TEXT PROVIDED>
------------
Note that the images I am provided are pre-aligned and cropped to 112x112.

On average, the inference takes 360ms, which is roughly the same time it takes to perform inference using MXNET (C++, MKLDNN). I was expecting to see a significant decrease in inference time.

I am not sure if the issue has to do with the warnings during the conversion? I followed the conversion tutorial exactly and the tutorial did not mention needing to fine tune the model or anything.

Here is the output of cat /proc/cpuinfo to understand what hardward I am running the benchmark on:

processor   : 0
vendor_id   : GenuineIntel
cpu family  : 6
model       : 158
model name  : Intel(R) Core(TM) i5-7500T CPU @ 2.70GHz
stepping    : 9
microcode   : 0xb4
cpu MHz     : 1407.008
cache size  : 6144 KB
physical id : 0
siblings    : 4
core id     : 0
cpu cores   : 4
apicid      : 0
initial apicid  : 0
fpu     : yes
fpu_exception   : yes
cpuid level : 22
wp      : yes
flags       : fpu vme de pse tsc msr pae mce cx8 apic sep mtrr pge mca cmov pat pse36 clflush dts acpi mmx fxsr sse sse2 ss ht tm pbe syscall nx pdpe1gb rdtscp lm constant_tsc art arch_perfmon pebs bts rep_good nopl xtopology nonstop_tsc cpuid aperfmperf tsc_known_freq pni pclmulqdq dtes64 monitor ds_cpl vmx smx est tm2 ssse3 sdbg fma cx16 xtpr pdcm pcid sse4_1 sse4_2 x2apic movbe popcnt tsc_deadline_timer aes xsave avx f16c rdrand lahf_lm abm 3dnowprefetch cpuid_fault epb invpcid_single pti ssbd ibrs ibpb stibp tpr_shadow vnmi flexpriority ept vpid ept_ad fsgsbase tsc_adjust bmi1 hle avx2 smep bmi2 erms invpcid rtm mpx rdseed adx smap clflushopt intel_pt xsaveopt xsavec xgetbv1 xsaves dtherm ida arat pln pts hwp hwp_notify hwp_act_window hwp_epp md_clear flush_l1d
bugs        : cpu_meltdown spectre_v1 spectre_v2 spec_store_bypass l1tf mds swapgs
bogomips    : 5424.00
clflush size    : 64
cache_alignment : 64
address sizes   : 39 bits physical, 48 bits virtual
power management:

Even after fine tuning the model using the following scrip, I still see no improvements in performance.
------------
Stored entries

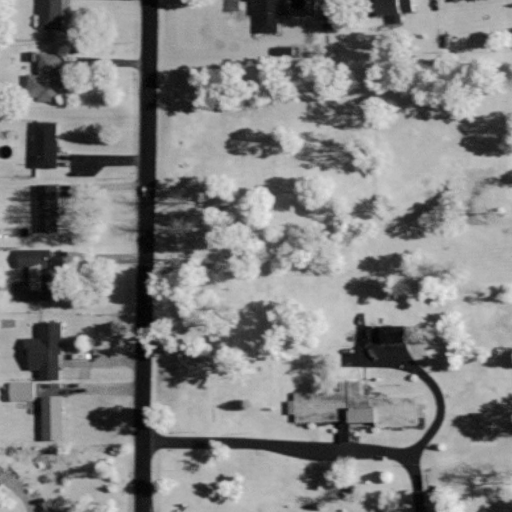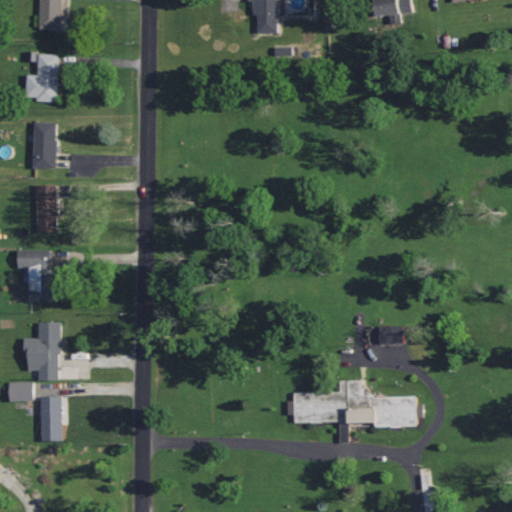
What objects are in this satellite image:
building: (456, 0)
building: (396, 6)
building: (387, 7)
building: (52, 14)
building: (267, 14)
building: (267, 15)
building: (47, 79)
building: (46, 144)
building: (49, 207)
road: (146, 256)
building: (41, 272)
building: (393, 334)
building: (47, 351)
road: (430, 383)
building: (24, 391)
building: (355, 407)
building: (355, 408)
building: (53, 417)
road: (306, 445)
building: (2, 469)
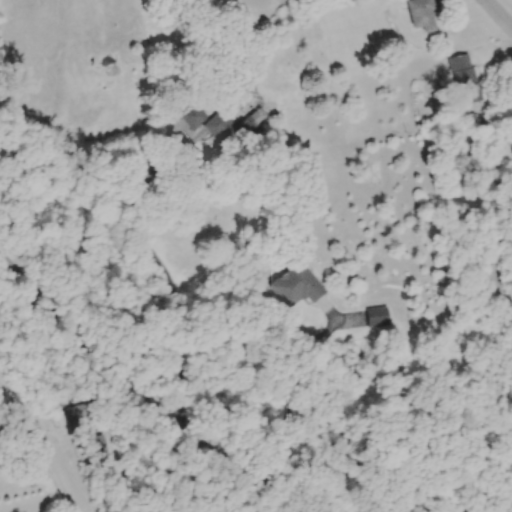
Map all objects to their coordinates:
road: (499, 13)
road: (163, 265)
building: (296, 286)
building: (376, 316)
road: (296, 383)
road: (149, 403)
building: (84, 427)
road: (44, 445)
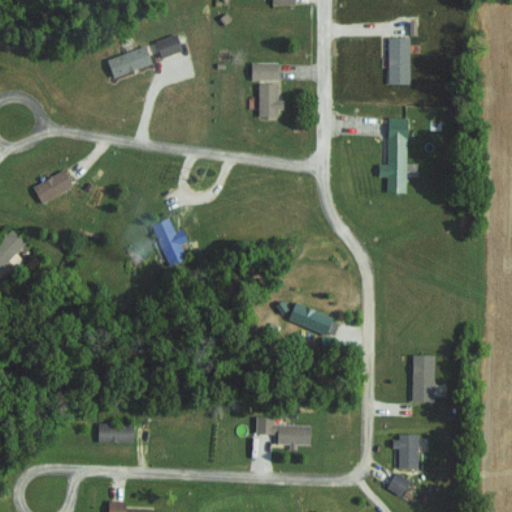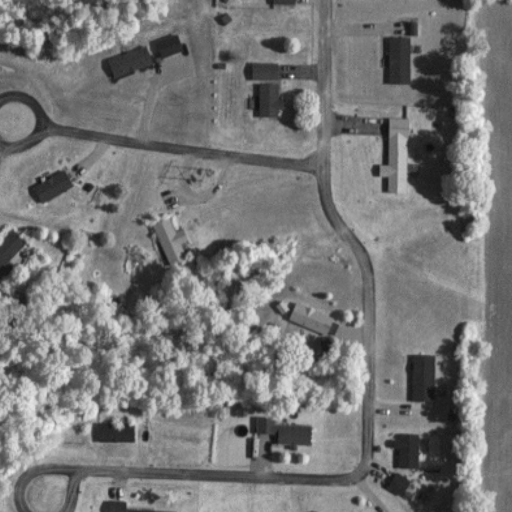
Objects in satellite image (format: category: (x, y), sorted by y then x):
------------
EXERCISE REQUIREMENTS>
Answer these questions using the forum post about inference speed.
1. To what size are the provided images cropped?
2. How long does inference take on average?
3. What model name is given for the processor?

RESULT>
1. 112x112
2. 360ms
3. Intel(R) Core(TM) i5-7500T CPU @ 2.70GHz